Everything from the line containing "Structures marked on" through the final line of the listing below should be given again, word for word, and nothing else.

▶ [DATASET EXTRACT]
-=-=-

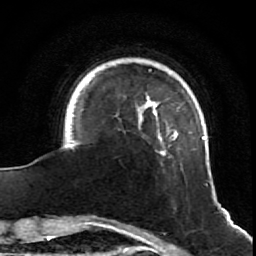
Breast MRI (dynamic contrast-enhanced), one axial slice. Position 12 of 64 along the scan axis. Cropped to one breast. Dynamic contrast-enhanced series, time point 2 of 7 at this slice position (early post-contrast). 1.5 T. TE 2.6 ms, TR 5.7 ms. 2.5 mm slice thickness. 256 × 256 image matrix, field of view 160 × 160 mm. Female patient.
Structures marked on this image (semi-automatically segmented with operator editing):
- enhancing-tissue mask used for the functional tumour volume (all voxels passing the contrast-enhancement thresholds inside the analysis volume; usually the tumour): bounding box [x1, y1, x2, y2] px = [71, 80, 208, 186]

-=-=-

▶ [COMPLETED TASK]
Structures marked on this image (semi-automatically segmented with operator editing):
- enhancing-tissue mask used for the functional tumour volume (all voxels passing the contrast-enhancement thresholds inside the analysis volume; usually the tumour): bounding box [x1, y1, x2, y2] px = [71, 80, 208, 186]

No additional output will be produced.